REQUIRED ACTION. With the pictures omitted, repeat exactly the lines below starting with the line that has "November 2021 | 49" and going on through the line that has "In this paper, the".

[[ DATA PROVIDED, beginning ]]

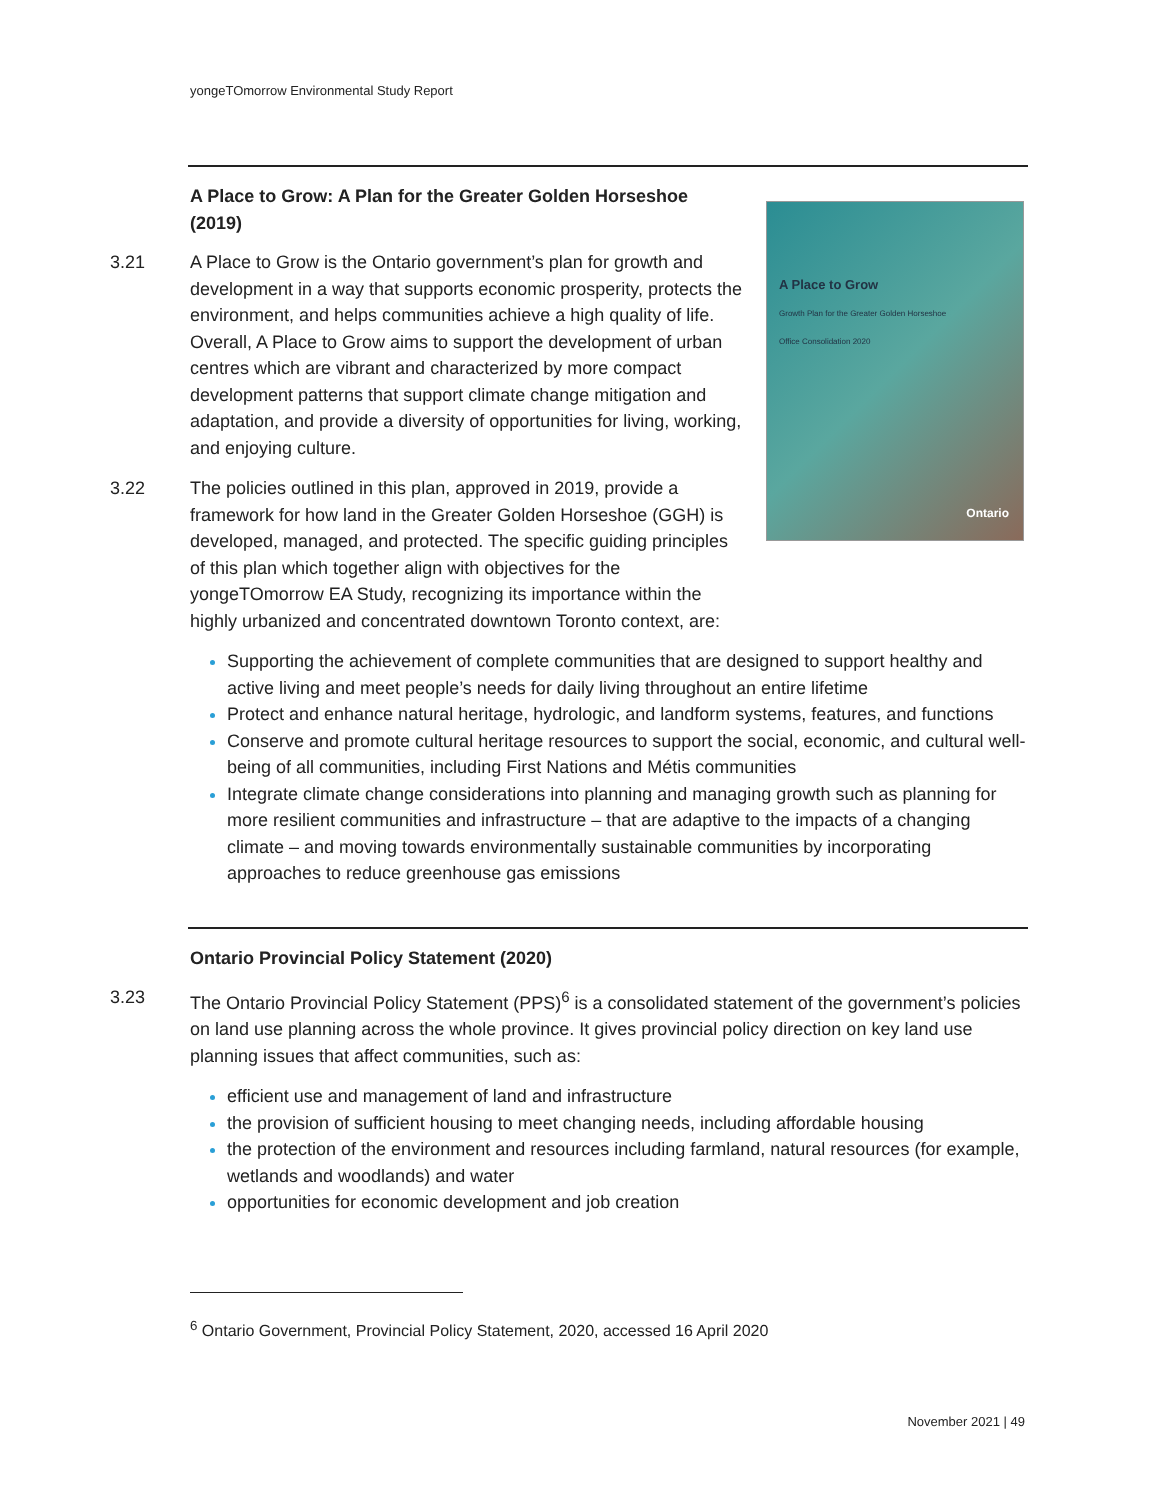yongeTOmorrow Environmental Study Report
A Place to Grow
Growth Plan for the Greater Golden Horseshoe
Office Consolidation 2020
Ontario
A Place to Grow: A Plan for the Greater Golden Horseshoe (2019)
3.21 A Place to Grow is the Ontario government’s plan for growth and development in a way that supports economic prosperity, protects the environment, and helps communities achieve a high quality of life. Overall, A Place to Grow aims to support the development of urban centres which are vibrant and characterized by more compact development patterns that support climate change mitigation and adaptation, and provide a diversity of opportunities for living, working, and enjoying culture.
3.22 The policies outlined in this plan, approved in 2019, provide a framework for how land in the Greater Golden Horseshoe (GGH) is developed, managed, and protected. The specific guiding principles of this plan which together align with objectives for the yongeTOmorrow EA Study, recognizing its importance within the highly urbanized and concentrated downtown Toronto context, are:
Supporting the achievement of complete communities that are designed to support healthy and active living and meet people’s needs for daily living throughout an entire lifetime
Protect and enhance natural heritage, hydrologic, and landform systems, features, and functions
Conserve and promote cultural heritage resources to support the social, economic, and cultural well-being of all communities, including First Nations and Métis communities
Integrate climate change considerations into planning and managing growth such as planning for more resilient communities and infrastructure – that are adaptive to the impacts of a changing climate – and moving towards environmentally sustainable communities by incorporating approaches to reduce greenhouse gas emissions
Ontario Provincial Policy Statement (2020)
3.23 The Ontario Provincial Policy Statement (PPS)<sup>6</sup> is a consolidated statement of the government’s policies on land use planning across the whole province. It gives provincial policy direction on key land use planning issues that affect communities, such as:
efficient use and management of land and infrastructure
the provision of sufficient housing to meet changing needs, including affordable housing
the protection of the environment and resources including farmland, natural resources (for example, wetlands and woodlands) and water
opportunities for economic development and job creation
<sup>6</sup> Ontario Government, Provincial Policy Statement, 2020, accessed 16 April 2020
November 2021 | 49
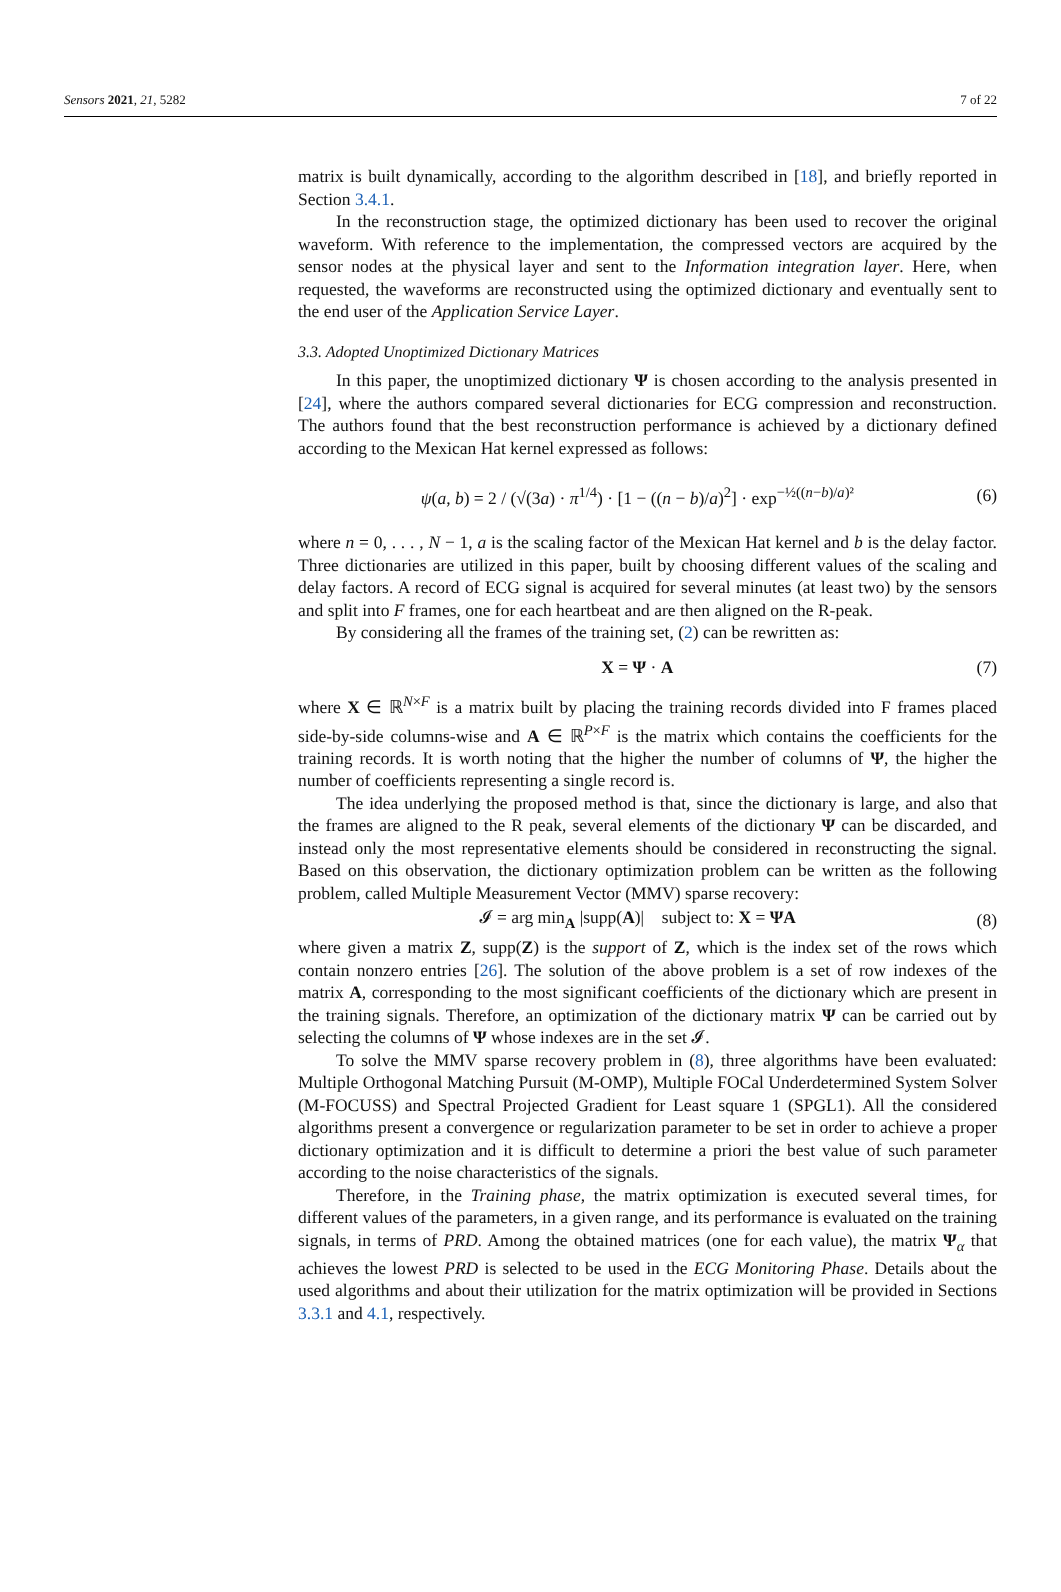Sensors 2021, 21, 5282 7 of 22
matrix is built dynamically, according to the algorithm described in [18], and briefly reported in Section 3.4.1.
In the reconstruction stage, the optimized dictionary has been used to recover the original waveform. With reference to the implementation, the compressed vectors are acquired by the sensor nodes at the physical layer and sent to the Information integration layer. Here, when requested, the waveforms are reconstructed using the optimized dictionary and eventually sent to the end user of the Application Service Layer.
3.3. Adopted Unoptimized Dictionary Matrices
In this paper, the unoptimized dictionary Ψ is chosen according to the analysis presented in [24], where the authors compared several dictionaries for ECG compression and reconstruction. The authors found that the best reconstruction performance is achieved by a dictionary defined according to the Mexican Hat kernel expressed as follows:
ψ(a, b) = 2 / (√(3a) · π<sup>1/4</sup>) · [1 − ((n − b)/a)<sup>2</sup>] · exp<sup>−½((n−b)/a)²</sup> (6)
where n = 0, . . . , N − 1, a is the scaling factor of the Mexican Hat kernel and b is the delay factor. Three dictionaries are utilized in this paper, built by choosing different values of the scaling and delay factors. A record of ECG signal is acquired for several minutes (at least two) by the sensors and split into F frames, one for each heartbeat and are then aligned on the R-peak.
By considering all the frames of the training set, (2) can be rewritten as:
X = Ψ · A (7)
where X ∈ ℝ<sup>N×F</sup> is a matrix built by placing the training records divided into F frames placed side-by-side columns-wise and A ∈ ℝ<sup>P×F</sup> is the matrix which contains the coefficients for the training records. It is worth noting that the higher the number of columns of Ψ, the higher the number of coefficients representing a single record is.
The idea underlying the proposed method is that, since the dictionary is large, and also that the frames are aligned to the R peak, several elements of the dictionary Ψ can be discarded, and instead only the most representative elements should be considered in reconstructing the signal. Based on this observation, the dictionary optimization problem can be written as the following problem, called Multiple Measurement Vector (MMV) sparse recovery:
𝓘 = arg min<sub>A</sub> |supp(A)| subject to: X = ΨA (8)
where given a matrix Z, supp(Z) is the support of Z, which is the index set of the rows which contain nonzero entries [26]. The solution of the above problem is a set of row indexes of the matrix A, corresponding to the most significant coefficients of the dictionary which are present in the training signals. Therefore, an optimization of the dictionary matrix Ψ can be carried out by selecting the columns of Ψ whose indexes are in the set 𝓘.
To solve the MMV sparse recovery problem in (8), three algorithms have been evaluated: Multiple Orthogonal Matching Pursuit (M-OMP), Multiple FOCal Underdetermined System Solver (M-FOCUSS) and Spectral Projected Gradient for Least square 1 (SPGL1). All the considered algorithms present a convergence or regularization parameter to be set in order to achieve a proper dictionary optimization and it is difficult to determine a priori the best value of such parameter according to the noise characteristics of the signals.
Therefore, in the Training phase, the matrix optimization is executed several times, for different values of the parameters, in a given range, and its performance is evaluated on the training signals, in terms of PRD. Among the obtained matrices (one for each value), the matrix Ψ<sub>α</sub> that achieves the lowest PRD is selected to be used in the ECG Monitoring Phase. Details about the used algorithms and about their utilization for the matrix optimization will be provided in Sections 3.3.1 and 4.1, respectively.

[[ DATA PROVIDED, end ]]

COMPLETED TASK.
November 2021 | 49
Sensors 2021, 21, 5282 7 of 22
matrix is built dynamically, according to the algorithm described in [18], and briefly reported in Section 3.4.1.
In the reconstruction stage, the optimized dictionary has been used to recover the original waveform. With reference to the implementation, the compressed vectors are acquired by the sensor nodes at the physical layer and sent to the Information integration layer. Here, when requested, the waveforms are reconstructed using the optimized dictionary and eventually sent to the end user of the Application Service Layer.
3.3. Adopted Unoptimized Dictionary Matrices
In this paper, the unoptimized dictionary Ψ is chosen according to the analysis presented in [24], where the authors compared several dictionaries for ECG compression and reconstruction. The authors found that the best reconstruction performance is achieved by a dictionary defined according to the Mexican Hat kernel expressed as follows:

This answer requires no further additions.